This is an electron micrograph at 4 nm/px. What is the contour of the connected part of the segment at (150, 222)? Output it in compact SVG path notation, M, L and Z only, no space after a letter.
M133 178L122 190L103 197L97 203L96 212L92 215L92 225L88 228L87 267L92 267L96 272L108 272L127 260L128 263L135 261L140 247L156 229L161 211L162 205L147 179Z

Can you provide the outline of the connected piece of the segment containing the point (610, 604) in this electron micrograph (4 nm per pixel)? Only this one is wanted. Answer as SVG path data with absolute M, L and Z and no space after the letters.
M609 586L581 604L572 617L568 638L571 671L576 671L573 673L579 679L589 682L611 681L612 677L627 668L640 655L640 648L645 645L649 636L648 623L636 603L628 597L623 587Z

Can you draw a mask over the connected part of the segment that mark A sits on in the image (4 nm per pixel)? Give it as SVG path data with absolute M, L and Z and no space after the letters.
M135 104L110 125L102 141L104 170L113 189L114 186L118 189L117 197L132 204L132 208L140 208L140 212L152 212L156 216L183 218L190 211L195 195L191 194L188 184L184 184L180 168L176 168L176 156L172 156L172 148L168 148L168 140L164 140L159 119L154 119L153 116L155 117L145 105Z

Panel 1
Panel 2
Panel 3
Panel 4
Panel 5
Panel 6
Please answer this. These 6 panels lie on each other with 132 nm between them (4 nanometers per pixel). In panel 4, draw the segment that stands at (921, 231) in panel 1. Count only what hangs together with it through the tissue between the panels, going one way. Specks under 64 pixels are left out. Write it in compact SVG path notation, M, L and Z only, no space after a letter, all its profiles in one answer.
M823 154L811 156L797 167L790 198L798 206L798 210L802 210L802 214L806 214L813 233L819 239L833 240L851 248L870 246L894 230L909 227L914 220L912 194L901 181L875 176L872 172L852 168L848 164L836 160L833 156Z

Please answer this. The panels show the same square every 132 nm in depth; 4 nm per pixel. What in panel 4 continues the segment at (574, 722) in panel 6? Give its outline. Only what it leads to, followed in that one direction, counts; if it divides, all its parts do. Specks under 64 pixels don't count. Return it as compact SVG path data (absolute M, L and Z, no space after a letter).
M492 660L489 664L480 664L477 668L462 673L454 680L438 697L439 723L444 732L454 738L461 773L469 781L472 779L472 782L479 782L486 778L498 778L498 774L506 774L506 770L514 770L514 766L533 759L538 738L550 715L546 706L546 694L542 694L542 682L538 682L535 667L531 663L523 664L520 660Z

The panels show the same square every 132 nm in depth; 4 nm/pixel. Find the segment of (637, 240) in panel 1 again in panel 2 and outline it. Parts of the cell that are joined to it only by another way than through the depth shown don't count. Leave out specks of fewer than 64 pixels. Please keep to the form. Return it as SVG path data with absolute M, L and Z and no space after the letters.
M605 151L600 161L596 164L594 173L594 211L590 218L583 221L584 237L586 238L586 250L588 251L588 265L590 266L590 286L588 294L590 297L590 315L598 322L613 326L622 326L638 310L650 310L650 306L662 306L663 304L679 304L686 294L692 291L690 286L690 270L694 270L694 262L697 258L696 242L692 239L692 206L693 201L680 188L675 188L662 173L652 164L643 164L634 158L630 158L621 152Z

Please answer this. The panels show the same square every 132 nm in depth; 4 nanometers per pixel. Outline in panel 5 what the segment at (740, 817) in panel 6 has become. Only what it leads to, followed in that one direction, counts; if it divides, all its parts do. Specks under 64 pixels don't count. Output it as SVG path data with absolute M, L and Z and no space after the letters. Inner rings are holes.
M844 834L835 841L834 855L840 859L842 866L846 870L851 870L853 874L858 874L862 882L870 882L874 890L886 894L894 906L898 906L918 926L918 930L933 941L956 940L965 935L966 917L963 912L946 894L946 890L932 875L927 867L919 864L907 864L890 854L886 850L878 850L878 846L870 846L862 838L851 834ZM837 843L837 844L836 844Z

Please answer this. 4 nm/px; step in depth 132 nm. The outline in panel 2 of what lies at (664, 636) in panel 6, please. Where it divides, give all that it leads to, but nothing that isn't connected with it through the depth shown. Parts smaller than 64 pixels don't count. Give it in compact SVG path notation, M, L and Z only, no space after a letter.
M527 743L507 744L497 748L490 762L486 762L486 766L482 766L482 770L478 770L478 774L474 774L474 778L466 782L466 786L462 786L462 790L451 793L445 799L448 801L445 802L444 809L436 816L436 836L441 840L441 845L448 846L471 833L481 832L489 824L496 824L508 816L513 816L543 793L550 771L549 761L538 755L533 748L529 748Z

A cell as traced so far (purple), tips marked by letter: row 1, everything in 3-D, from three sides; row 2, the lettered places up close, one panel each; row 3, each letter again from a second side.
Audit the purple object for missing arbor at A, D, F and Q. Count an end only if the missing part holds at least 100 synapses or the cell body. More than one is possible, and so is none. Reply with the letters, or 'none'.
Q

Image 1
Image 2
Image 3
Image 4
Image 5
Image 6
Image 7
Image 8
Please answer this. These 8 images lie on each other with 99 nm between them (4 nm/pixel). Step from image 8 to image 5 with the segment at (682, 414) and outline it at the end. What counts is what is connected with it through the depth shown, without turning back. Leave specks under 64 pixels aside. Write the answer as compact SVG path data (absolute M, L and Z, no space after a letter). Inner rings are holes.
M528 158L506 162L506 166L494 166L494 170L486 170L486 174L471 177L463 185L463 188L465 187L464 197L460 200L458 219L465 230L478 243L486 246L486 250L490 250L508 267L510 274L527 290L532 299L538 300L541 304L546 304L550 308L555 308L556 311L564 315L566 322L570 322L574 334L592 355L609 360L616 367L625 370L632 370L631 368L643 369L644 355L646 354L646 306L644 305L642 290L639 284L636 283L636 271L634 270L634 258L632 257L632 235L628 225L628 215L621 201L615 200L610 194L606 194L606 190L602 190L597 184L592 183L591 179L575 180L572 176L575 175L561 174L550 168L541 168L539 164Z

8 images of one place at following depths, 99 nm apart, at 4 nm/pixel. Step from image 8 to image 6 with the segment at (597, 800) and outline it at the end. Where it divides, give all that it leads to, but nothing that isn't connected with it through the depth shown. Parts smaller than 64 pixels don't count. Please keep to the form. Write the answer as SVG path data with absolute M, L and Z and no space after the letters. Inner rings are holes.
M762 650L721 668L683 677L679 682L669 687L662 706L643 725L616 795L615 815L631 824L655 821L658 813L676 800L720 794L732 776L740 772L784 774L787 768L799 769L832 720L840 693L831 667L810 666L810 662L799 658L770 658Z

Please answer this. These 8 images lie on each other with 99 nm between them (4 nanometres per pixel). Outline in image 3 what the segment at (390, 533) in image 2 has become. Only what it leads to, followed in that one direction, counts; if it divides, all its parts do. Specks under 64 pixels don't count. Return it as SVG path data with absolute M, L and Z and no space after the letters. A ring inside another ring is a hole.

§ §

• **Activity**
In your reply, write out all of the material exactly as it was given.

• **Result for this task**
This is an electron micrograph at 4 nm/px. What is the contour of the connected part of the segment at (150, 222)? Output it in compact SVG path notation, M, L and Z only, no space after a letter.
M133 178L122 190L103 197L97 203L96 212L92 215L92 225L88 228L87 267L92 267L96 272L108 272L127 260L128 263L135 261L140 247L156 229L161 211L162 205L147 179Z

Can you provide the outline of the connected piece of the segment containing the point (610, 604) in this electron micrograph (4 nm per pixel)? Only this one is wanted. Answer as SVG path data with absolute M, L and Z and no space after the letters.
M609 586L581 604L572 617L568 638L571 671L576 671L573 673L579 679L589 682L611 681L612 677L627 668L640 655L640 648L645 645L649 636L648 623L636 603L628 597L623 587Z

Can you draw a mask over the connected part of the segment that mark A sits on in the image (4 nm per pixel)? Give it as SVG path data with absolute M, L and Z and no space after the letters.
M135 104L110 125L102 141L104 170L113 189L114 186L118 189L117 197L132 204L132 208L140 208L140 212L152 212L156 216L183 218L190 211L195 195L191 194L188 184L184 184L180 168L176 168L176 156L172 156L172 148L168 148L168 140L164 140L159 119L154 119L153 116L155 117L145 105Z

Panel 1
Panel 2
Panel 3
Panel 4
Panel 5
Panel 6
Please answer this. These 6 panels lie on each other with 132 nm between them (4 nanometers per pixel). In panel 4, draw the segment that stands at (921, 231) in panel 1. Count only what hangs together with it through the tissue between the panels, going one way. Specks under 64 pixels are left out. Write it in compact SVG path notation, M, L and Z only, no space after a letter, all its profiles in one answer.
M823 154L811 156L797 167L790 198L798 206L798 210L802 210L802 214L806 214L813 233L819 239L833 240L851 248L870 246L894 230L909 227L914 220L912 194L901 181L875 176L872 172L852 168L848 164L836 160L833 156Z

Please answer this. The panels show the same square every 132 nm in depth; 4 nm per pixel. What in panel 4 continues the segment at (574, 722) in panel 6? Give its outline. Only what it leads to, followed in that one direction, counts; if it divides, all its parts do. Specks under 64 pixels don't count. Return it as compact SVG path data (absolute M, L and Z, no space after a letter).
M492 660L489 664L480 664L477 668L462 673L454 680L438 697L439 723L444 732L454 738L461 773L469 781L472 779L472 782L479 782L486 778L498 778L498 774L506 774L506 770L514 770L514 766L533 759L538 738L550 715L546 706L546 694L542 694L542 682L538 682L535 667L531 663L523 664L520 660Z

The panels show the same square every 132 nm in depth; 4 nm/pixel. Find the segment of (637, 240) in panel 1 again in panel 2 and outline it. Parts of the cell that are joined to it only by another way than through the depth shown don't count. Leave out specks of fewer than 64 pixels. Please keep to the form. Return it as SVG path data with absolute M, L and Z and no space after the letters.
M605 151L600 161L596 164L594 173L594 211L590 218L583 221L584 237L586 238L586 250L588 251L588 265L590 266L590 286L588 294L590 297L590 315L598 322L613 326L622 326L638 310L650 310L650 306L662 306L663 304L679 304L686 294L692 291L690 286L690 270L694 270L694 262L697 258L696 242L692 239L692 206L693 201L680 188L675 188L662 173L652 164L643 164L634 158L630 158L621 152Z

Please answer this. The panels show the same square every 132 nm in depth; 4 nanometers per pixel. Outline in panel 5 what the segment at (740, 817) in panel 6 has become. Only what it leads to, followed in that one direction, counts; if it divides, all its parts do. Specks under 64 pixels don't count. Output it as SVG path data with absolute M, L and Z and no space after the letters. Inner rings are holes.
M844 834L835 841L834 855L840 859L842 866L846 870L851 870L853 874L858 874L862 882L870 882L874 890L886 894L894 906L898 906L918 926L918 930L933 941L956 940L965 935L966 917L963 912L946 894L946 890L932 875L927 867L919 864L907 864L890 854L886 850L878 850L878 846L870 846L862 838L851 834ZM837 843L837 844L836 844Z

Please answer this. 4 nm/px; step in depth 132 nm. The outline in panel 2 of what lies at (664, 636) in panel 6, please. Where it divides, give all that it leads to, but nothing that isn't connected with it through the depth shown. Parts smaller than 64 pixels don't count. Give it in compact SVG path notation, M, L and Z only, no space after a letter.
M527 743L507 744L497 748L490 762L486 762L486 766L482 766L482 770L478 770L478 774L474 774L474 778L466 782L466 786L462 786L462 790L451 793L445 799L448 801L445 802L444 809L436 816L436 836L441 840L441 845L448 846L471 833L481 832L489 824L496 824L508 816L513 816L543 793L550 771L549 761L538 755L533 748L529 748Z

A cell as traced so far (purple), tips marked by letter: row 1, everything in 3-D, from three sides; row 2, the lettered places up close, one panel each; row 3, each letter again from a second side.
Audit the purple object for missing arbor at A, D, F and Q. Count an end only if the missing part holds at least 100 synapses or the cell body. More than one is possible, and so is none. Reply with the letters, or 'none'.
Q

Image 1
Image 2
Image 3
Image 4
Image 5
Image 6
Image 7
Image 8
Please answer this. These 8 images lie on each other with 99 nm between them (4 nm/pixel). Step from image 8 to image 5 with the segment at (682, 414) and outline it at the end. What counts is what is connected with it through the depth shown, without turning back. Leave specks under 64 pixels aside. Write the answer as compact SVG path data (absolute M, L and Z, no space after a letter). Inner rings are holes.
M528 158L506 162L506 166L494 166L494 170L486 170L486 174L471 177L463 185L463 188L465 187L464 197L460 200L458 219L465 230L478 243L486 246L486 250L490 250L508 267L510 274L527 290L532 299L538 300L541 304L546 304L550 308L555 308L556 311L564 315L566 322L570 322L574 334L592 355L609 360L616 367L625 370L632 370L631 368L643 369L644 355L646 354L646 306L644 305L642 290L639 284L636 283L636 271L634 270L634 258L632 257L632 235L628 225L628 215L621 201L615 200L610 194L606 194L606 190L602 190L597 184L592 183L591 179L575 180L572 176L575 175L561 174L550 168L541 168L539 164Z

8 images of one place at following depths, 99 nm apart, at 4 nm/pixel. Step from image 8 to image 6 with the segment at (597, 800) and outline it at the end. Where it divides, give all that it leads to, but nothing that isn't connected with it through the depth shown. Parts smaller than 64 pixels don't count. Please keep to the form. Write the answer as SVG path data with absolute M, L and Z and no space after the letters. Inner rings are holes.
M762 650L721 668L683 677L679 682L669 687L662 706L643 725L616 795L615 815L631 824L655 821L658 813L676 800L720 794L732 776L740 772L784 774L787 768L799 769L832 720L840 693L831 667L810 666L810 662L799 658L770 658Z

Please answer this. These 8 images lie on each other with 99 nm between them (4 nanometres per pixel). Outline in image 3 what the segment at (390, 533) in image 2 has become. Only what it leads to, followed in that one direction, counts; if it divides, all its parts do. Specks under 64 pixels don't count. Return it as SVG path data with absolute M, L and Z and no space after the letters. A ring inside another ring is a hole.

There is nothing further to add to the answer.